Tahun 2019, lembaga analis data berbasis internet asal London, Inggris, YouGov pernah menerbitkan survei tentang warga Indonesia yang pindah ke negara lain. Setelah melakukan survei terhadap 1.289 orang Indonesia, YouGov menemukan, tiga dari lima orang Indonesia, atau sekitar 63%, mempertimbangkan pindah ke luar negeri.
Warga Indonesia berusia 18 hingga 24 tahun, lebih cenderung mempertimbangkan untuk tinggal di luar negeri. Persentasenya 71%. Perempuan lebih cenderung berpikir tinggal di luar negeri, dengan persentase sebesar 69%.
Sementara kawasan yang paling diminati warga Indonesia untuk bermigrasi adalah Eropa (42%). Diikuti Asia (41%), Amerika (11%), Oseania (3%), dan Afrika (1%). Meski Eropa menjadi kawasan yang paling diminati, tetapi negara yang paling ingin dituju warga Indonesia adalah Jepang (14%), Jerman (9%), Singapura (7%), Inggris (7%), dan Amerika Serikat (6%).
“Dari semua alasan untuk pindah ke luar negeri, alasan yang paling umum adalah untuk mendapatkan kualitas hidup yang lebih baik (63%). Alasan lainnya, layanan publik yang lebih baik (56%), alasan pribadi (46%), peluang kerja yang lebih baik (46%), dan kesejahteraan yang lebih besar (36%),” tulis YouGov.
Perpindahan warga negara ini pun bisa berdampak pada fenomena brain drain, yakni perpindahan tenaga kerja terampil ke negara lain.
Akan tetapi, tinggal di negara lain bukan perkara gampang. Mereka bakal menemukan tantangan, seperti mempelajari bahasa setempat, bertemu orang baru, merasakan guncangan budaya, menemukan tempat tinggal, mengelola keuangan, serta merasa rindu keluarga.
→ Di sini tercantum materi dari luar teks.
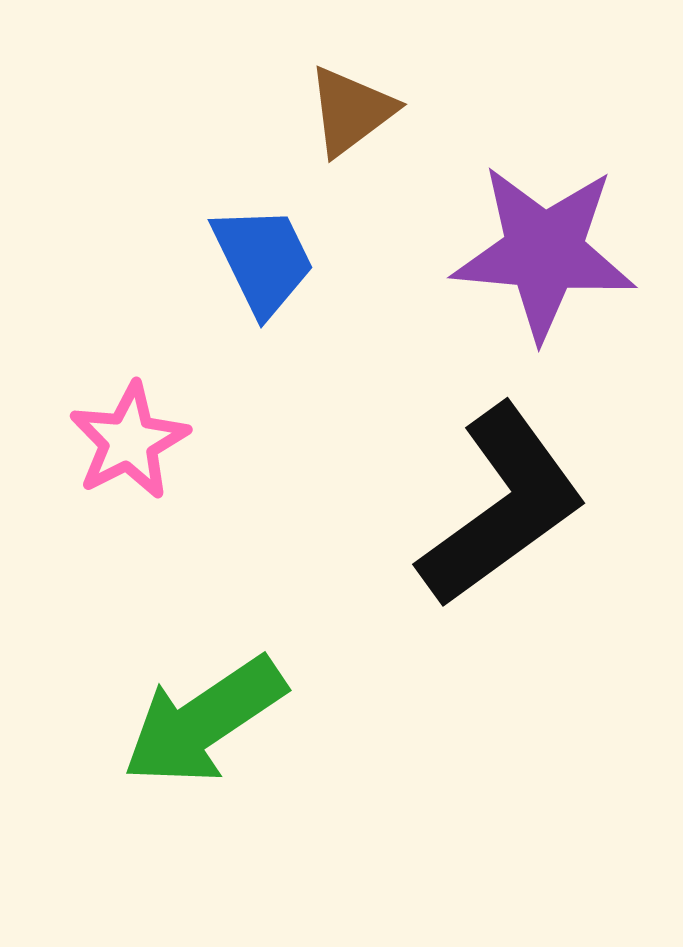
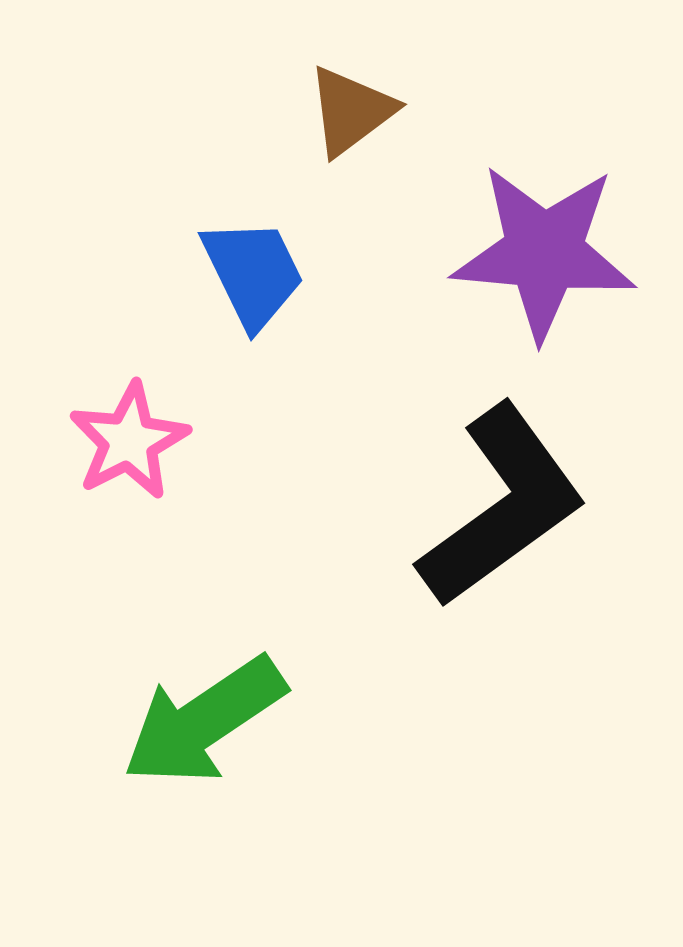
blue trapezoid: moved 10 px left, 13 px down
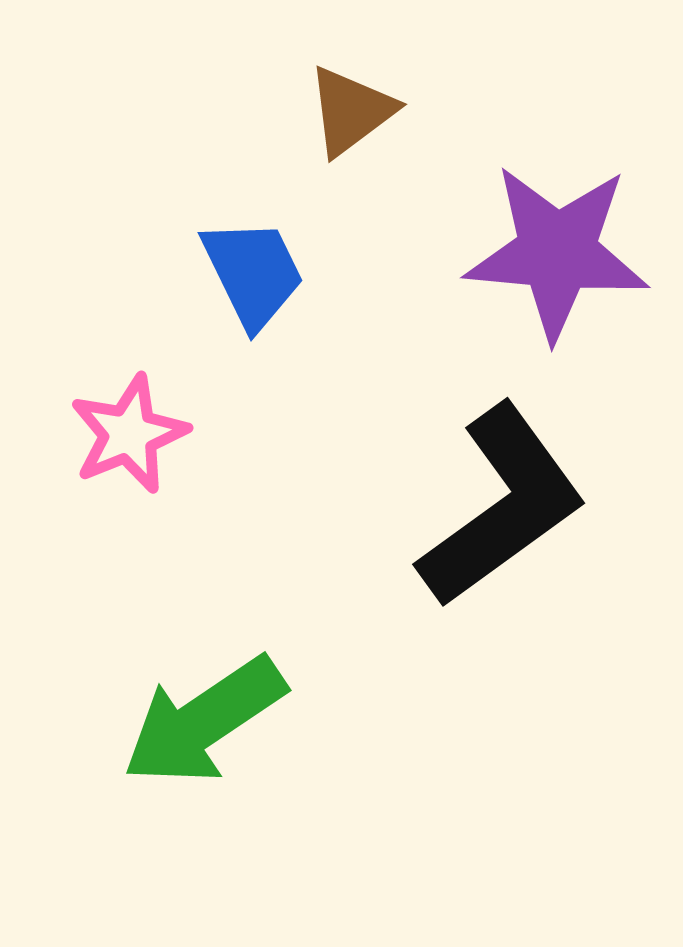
purple star: moved 13 px right
pink star: moved 7 px up; rotated 5 degrees clockwise
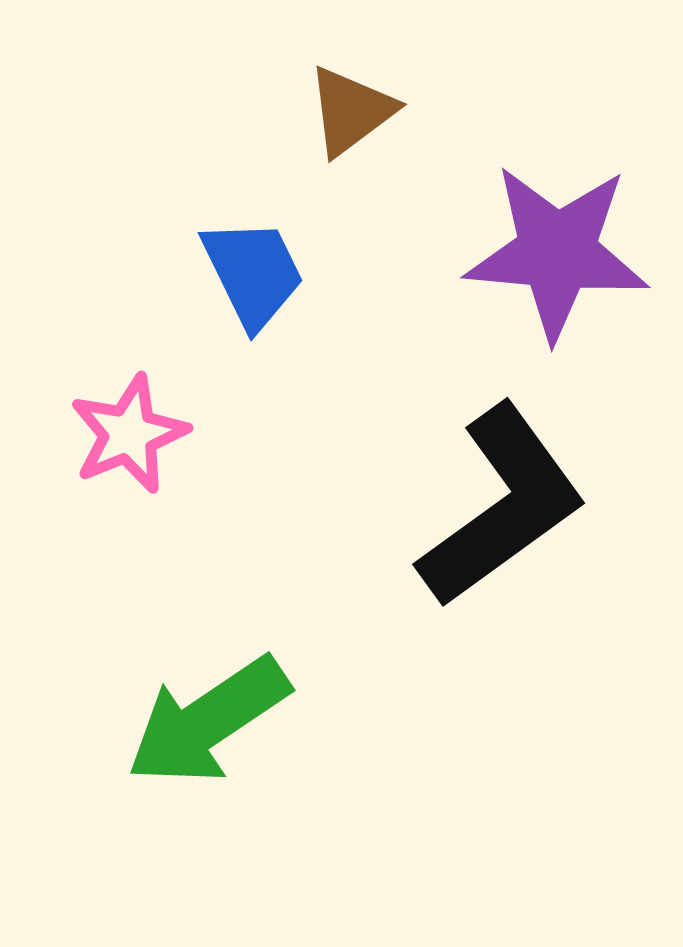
green arrow: moved 4 px right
Orang-orang yang menganut kebijakan kewarganegaraan tunggal, seperti Indonesia, juga menghadapi tantangan terkait kebijakan kewarganegaraan. Kebijakan kewarganegaraan tunggal yang diatur dalam Undang-Undang Nomor 12 Tahun 2006 memaksa seseorang untuk memilih antara mempertahankan kewarganegaraan Indonesia atau mengadopsi kewarganegaraan negara tempat tinggal.
“Kewarganegaraan ganda muncul sebagai alternatif strategis untuk mengatasi dilema ini, memberikan fleksibilitas hukum yang memungkinkan diaspora mempertahankan keterikatannya dengan Indonesia tanpa kehilangan haknya di negara lain,” tulis peneliti dari Universitas Indonesia Chris Setio Wardoyo dan Adrianus Eliasta Melialas, serta peneliti dari Politeknik Imigrasi Muhammad Alvi Syahrin dalam riset yang diterbitkan Indonesian Journal of Social Technology (Januari, 2025).
Menurut para peneliti, diaspora Indonesia secara umum mendukung kebijakan yang memungkinkan mereka mempertahankan kewarganegaraan ganda. Alasan utama dukungan terhadap kebijakan kewarganegaraan ganda adalah keinginan diaspora untuk terus berkontribusi pada pembangunan nasional. Alasan lainnya, adanya ikatan emosional yang kuat dengan Indonesia.
“Meskipun dukungan terhadap kewarganegaraan ganda cukup kuat, tetapi ada beberapa tantangan yang perlu diatasi, di antaranya kekhawatiran tentang loyalitas ganda, potensi konflik hukum, dan risiko terhadap keamanan nasional,” tulis para peneliti dalam riset bertajuk “Indonesian Diaspora's Preferences for Dual Citizenship: Opportunities and Challenges for National Resilience” tersebut.